═════ Data ═════

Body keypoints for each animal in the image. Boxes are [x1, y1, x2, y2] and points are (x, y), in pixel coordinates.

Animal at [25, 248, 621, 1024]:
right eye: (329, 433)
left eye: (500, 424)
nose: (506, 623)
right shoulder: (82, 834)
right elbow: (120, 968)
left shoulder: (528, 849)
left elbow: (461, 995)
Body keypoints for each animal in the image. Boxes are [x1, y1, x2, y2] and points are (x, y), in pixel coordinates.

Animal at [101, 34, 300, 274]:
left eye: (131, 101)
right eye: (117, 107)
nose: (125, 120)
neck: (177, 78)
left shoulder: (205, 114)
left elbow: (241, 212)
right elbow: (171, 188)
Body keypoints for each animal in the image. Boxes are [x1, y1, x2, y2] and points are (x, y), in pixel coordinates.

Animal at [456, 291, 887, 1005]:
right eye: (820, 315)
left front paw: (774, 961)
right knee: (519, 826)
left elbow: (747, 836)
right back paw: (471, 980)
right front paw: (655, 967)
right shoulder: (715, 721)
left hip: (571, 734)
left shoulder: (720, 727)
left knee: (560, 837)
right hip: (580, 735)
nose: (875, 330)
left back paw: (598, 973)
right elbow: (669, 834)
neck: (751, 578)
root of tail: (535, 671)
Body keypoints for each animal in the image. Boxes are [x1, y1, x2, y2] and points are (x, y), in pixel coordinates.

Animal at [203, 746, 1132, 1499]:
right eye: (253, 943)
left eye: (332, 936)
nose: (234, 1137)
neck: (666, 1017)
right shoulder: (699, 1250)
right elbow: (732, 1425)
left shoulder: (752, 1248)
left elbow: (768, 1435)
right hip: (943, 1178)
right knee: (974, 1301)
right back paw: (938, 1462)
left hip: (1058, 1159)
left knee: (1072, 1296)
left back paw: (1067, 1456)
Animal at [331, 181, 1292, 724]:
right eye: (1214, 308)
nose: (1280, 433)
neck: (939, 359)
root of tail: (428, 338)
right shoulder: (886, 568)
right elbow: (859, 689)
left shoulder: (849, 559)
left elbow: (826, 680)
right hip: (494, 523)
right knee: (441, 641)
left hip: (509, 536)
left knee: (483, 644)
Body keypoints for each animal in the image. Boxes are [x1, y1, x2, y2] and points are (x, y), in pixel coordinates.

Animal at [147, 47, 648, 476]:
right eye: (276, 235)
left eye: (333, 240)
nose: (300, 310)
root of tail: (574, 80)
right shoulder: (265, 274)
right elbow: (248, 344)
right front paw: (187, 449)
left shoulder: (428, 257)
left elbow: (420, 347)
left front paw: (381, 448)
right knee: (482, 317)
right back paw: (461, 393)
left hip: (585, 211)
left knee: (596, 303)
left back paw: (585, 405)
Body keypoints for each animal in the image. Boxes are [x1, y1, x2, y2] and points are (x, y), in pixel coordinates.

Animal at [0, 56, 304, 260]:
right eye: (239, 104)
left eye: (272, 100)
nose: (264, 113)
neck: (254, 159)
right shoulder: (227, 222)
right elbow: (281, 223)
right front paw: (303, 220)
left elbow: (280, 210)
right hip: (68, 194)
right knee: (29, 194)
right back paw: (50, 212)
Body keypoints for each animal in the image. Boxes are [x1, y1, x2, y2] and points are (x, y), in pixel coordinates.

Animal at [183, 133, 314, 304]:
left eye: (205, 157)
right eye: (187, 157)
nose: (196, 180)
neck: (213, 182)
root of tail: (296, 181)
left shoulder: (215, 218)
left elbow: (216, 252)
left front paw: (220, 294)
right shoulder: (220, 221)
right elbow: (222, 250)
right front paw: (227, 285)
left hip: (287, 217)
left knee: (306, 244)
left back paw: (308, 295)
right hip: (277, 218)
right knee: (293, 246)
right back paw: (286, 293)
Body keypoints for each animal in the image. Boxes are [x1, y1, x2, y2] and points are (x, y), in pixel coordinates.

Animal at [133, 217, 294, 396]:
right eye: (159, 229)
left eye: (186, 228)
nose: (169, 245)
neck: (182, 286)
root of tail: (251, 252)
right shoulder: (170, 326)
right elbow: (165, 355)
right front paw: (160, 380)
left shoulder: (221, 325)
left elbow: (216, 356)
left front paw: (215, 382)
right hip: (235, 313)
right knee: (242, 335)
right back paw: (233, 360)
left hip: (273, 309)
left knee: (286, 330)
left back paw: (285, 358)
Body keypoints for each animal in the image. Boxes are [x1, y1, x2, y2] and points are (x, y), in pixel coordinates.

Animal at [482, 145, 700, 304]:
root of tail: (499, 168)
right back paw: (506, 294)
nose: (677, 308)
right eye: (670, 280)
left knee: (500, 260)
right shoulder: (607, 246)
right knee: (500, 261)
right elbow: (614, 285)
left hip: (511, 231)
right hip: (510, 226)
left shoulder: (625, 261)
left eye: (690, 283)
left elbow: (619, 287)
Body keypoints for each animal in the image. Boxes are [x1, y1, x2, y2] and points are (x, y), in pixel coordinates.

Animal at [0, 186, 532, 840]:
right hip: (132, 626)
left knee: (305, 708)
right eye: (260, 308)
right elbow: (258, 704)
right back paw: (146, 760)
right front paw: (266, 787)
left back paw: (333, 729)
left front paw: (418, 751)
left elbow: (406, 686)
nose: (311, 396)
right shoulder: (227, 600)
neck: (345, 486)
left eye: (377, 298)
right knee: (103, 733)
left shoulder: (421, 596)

═════

* Prompt *
Show each line of the records above containing "root".

* Output of the task *
root of tail: (535, 671)
root of tail: (428, 338)
root of tail: (574, 80)
root of tail: (296, 181)
root of tail: (251, 252)
root of tail: (499, 168)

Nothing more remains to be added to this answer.